The main issue I have is that because I tried to update / install some additional tools I lost my snapshot that had no lags/high cpu/gpu usage
on wayland after some time I notice small very small lags - CPU goes sometimes to 20% and GPU to 50%, it’s not as big as on X11 but I think it’s still there
The ONLY supported way to use two GPUs on Garuda Linux is NVIDIA prime or DRI_PRIME.
So the answer for you here might be:
Patient: It hurts when I do this
Doctor: Then… Don’t do that.
From the conversation so far, it’s hard to tell how you might have switched to the NVIDIA card as your “primary” GPU. It’s impossible to know what other damage that tool or method might have caused. I can only advise you to try and revert any changes that might have been made to the best of your ability.
20-nvidia-as-primary.conf
Sound familiar?
From my best guess here, it seems that there are quite the number of OpenGL errors related to basic things like creating framebuffers in your diag output.
I would advise sticking to the default Garuda Linux NVIDIA support. This is Linux, you can do whatever you want, but there’s a reason things are done the way they are usually. Some things are battle hardened.
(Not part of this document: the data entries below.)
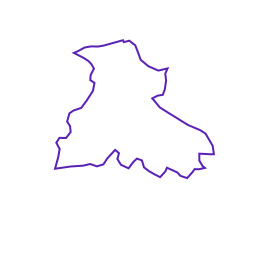 Hampyeong-gun, South Jeolla, South Korea (Equal Earth projection), rotated 303°
{"feature_id": "91817680B7912985797785", "entity_name": "Hampyeong-gun", "entity_type": "district", "adm_level": 2, "iso_a3": "KOR", "parent_name": "South Korea", "parent_adm1": "South Jeolla", "projection": "equal_earth", "projection_center": [126.541, 35.102], "detail": "fine", "context": "isolated", "style": "outline", "palette": "violet", "viewbox_px": 256, "rotation_deg": 303, "n_neighbors": 0, "source": "geoboundaries", "source_scale": "gbopen_adm2", "svg_char_len": 1089}
<svg xmlns="http://www.w3.org/2000/svg" viewBox="0 0 256 256"><g transform="rotate(303 128 128)"><path d="M199.5,128.7L192.7,122.2L190.9,111.5L192.1,101.5L197.3,94.6L201.3,89.0L201.9,81.5L197.8,77.8L198.9,76.0L184.0,62.8L179.9,58.4L176.5,52.8L171.9,47.8L164.9,44.0L161.5,41.7L162.6,52.8L162.6,58.4L161.5,62.8L159.2,67.1L152.2,67.8L147.6,70.3L147.6,75.3L140.1,78.4L128.0,78.4L119.3,77.8L113.0,72.8L108.4,70.9L100.3,73.4L98.0,78.4L93.4,82.1L85.9,81.5L82.4,75.9L76.6,75.9L73.2,82.1L65.7,85.3L54.1,89.0L64.5,100.9L72.0,110.9L77.2,115.9L78.9,122.8L84.1,127.2L91.0,127.2L102.6,129.1L102.0,134.1L96.2,136.0L93.3,142.2L94.5,150.4L102.6,151.0L107.2,152.2L108.4,157.3L103.7,162.9L103.2,169.2L103.7,176.7L104.3,181.7L111.8,183.0L115.9,182.3L117.6,193.6L116.4,198.0L118.2,204.9L126.8,206.2L129.7,206.2L132.0,209.9L136.4,214.2L136.7,211.2L139.6,205.5L145.3,201.8L151.1,211.8L152.8,214.3L159.2,208.7L165.5,196.1L165.5,189.9L163.2,176.7L162.7,153.5L162.6,143.5L166.1,132.2L171.3,135.3L174.8,139.1L180.5,137.8L188.6,134.1L193.8,129.7L199.5,128.7Z" fill="none" stroke="#5b21b6" stroke-width="2"/></g></svg>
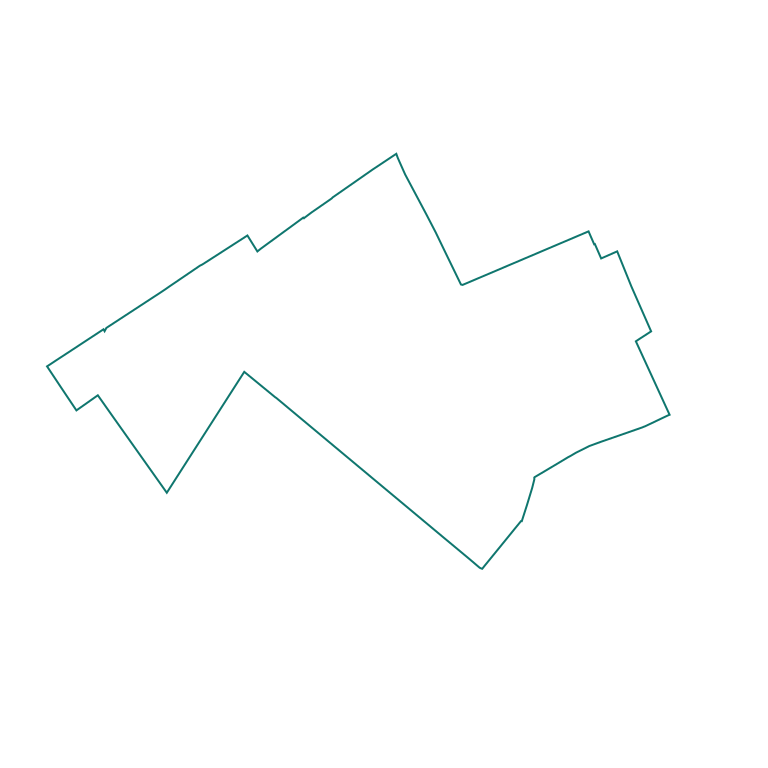 the district of Visina, Olt, Romania, rotated 55°
{"feature_id": "2599482B5784370948640", "entity_name": "Visina", "entity_type": "district", "adm_level": 2, "iso_a3": "ROU", "parent_name": "Romania", "parent_adm1": "Olt", "projection": "orthographic", "projection_center": [24.468, 43.858], "detail": "fine", "context": "isolated", "style": "outline", "palette": "teal", "viewbox_px": 768, "rotation_deg": 55, "n_neighbors": 0, "source": "geoboundaries", "source_scale": "gbopen_adm2", "svg_char_len": 1257}
<svg xmlns="http://www.w3.org/2000/svg" viewBox="0 0 768 768"><g transform="rotate(55 384 384)"><path d="M591.1,410.0L591.7,409.5L590.6,405.8L580.4,369.8L577.6,360.0L574.9,350.4L575.4,349.8L565.3,336.5L562.8,333.3L554.1,322.2L548.4,315.6L546.8,314.5L546.7,314.0L548.2,294.2L549.6,274.6L549.7,274.3L549.9,272.5L550.4,266.2L552.6,251.3L555.7,239.7L567.8,197.0L567.9,196.3L568.0,195.9L568.1,195.4L568.3,194.9L571.5,175.9L572.6,169.5L573.0,167.7L564.7,166.2L493.5,153.2L493.6,148.5L494.1,135.0L445.9,125.4L409.1,116.9L405.7,134.1L390.3,131.0L390.1,131.7L376.3,128.9L347.9,262.8L346.6,263.9L311.0,258.2L289.5,254.7L269.2,252.0L224.5,246.5L210.6,243.8L206.6,243.0L202.5,241.9L202.4,245.3L201.8,270.0L201.7,319.1L202.0,320.3L202.0,321.6L201.9,344.8L202.2,353.9L202.3,354.5L201.4,354.7L202.5,407.4L202.8,411.7L184.0,410.7L182.4,452.1L181.9,464.3L181.5,466.9L181.2,489.3L181.0,503.8L181.0,504.7L181.0,507.4L181.0,508.7L180.9,513.5L180.8,517.4L180.6,522.9L178.8,579.2L180.5,582.6L178.3,582.4L177.5,609.2L176.8,632.5L176.6,638.4L176.4,647.0L176.3,649.9L200.5,650.5L229.2,651.1L229.1,624.9L257.0,624.8L348.5,624.3L293.9,491.5L332.5,480.7L333.4,480.3L545.6,422.8L576.4,414.4L586.0,411.9L589.4,411.0L591.1,410.0Z" fill="none" stroke="#0f766e" stroke-width="2"/></g></svg>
If you continue to experience problems, it might be necessary to perform a reset of Garuda Linux. The script for this is brand new and experimental and I would recommend having at least 20 gigabytes of free storage space and an install USB ready just in case it goes sideways, but it usually works fine:
This is how I use my NVIDIA card, through prime-run prefixes on the command.
Interestingly, even though I’m following “best practice” for dual GPU architecture, I do get very consistently, the following errors in my journal:
20:49:31.547 UTC user@1000.service Invalid framebuffer status: "GL_FRAMEBUFFER_INCOMPLETE_MISSING_ATTACHMENT"
20:55:23.314 UTC user@1000.service Invalid framebuffer status: "GL_FRAMEBUFFER_INCOMPLETE_ATTACHMENT"
Weirdly, these only appear when running chromium based browsers (currently Helium AppImage) and I don’t have more than 12-20 tabs open at a time. What will happen, is that something - I don’t know what - would trigger a full browser and Plasma freeze for at least 20-30 seconds at a time, and then it would just resume from where it left off. If I was mid-typing something and it froze while I was still typing, it will complete whatever was in the buffer when it comes back to life. I have no idea how else to trace or monitor what might be triggering it, but I have narrowed down some variables to: Wayland + NVIDIA + Chromium-based browsers + Plasma.
I will note, this does also happen with vanilla Firefox, but much less frequently.
Would be curious to your thoughts and perhaps some guidance as to how I might be able to trace the root cause when it triggers again.
There is no reason to suspect the issues here are related, I am only working with the info I have from @BroTru.
I would suggest figuring out what process is occupying the CPU at that time, as well as extracting any logs from the exact time period (minus and plus a few seconds) of the event.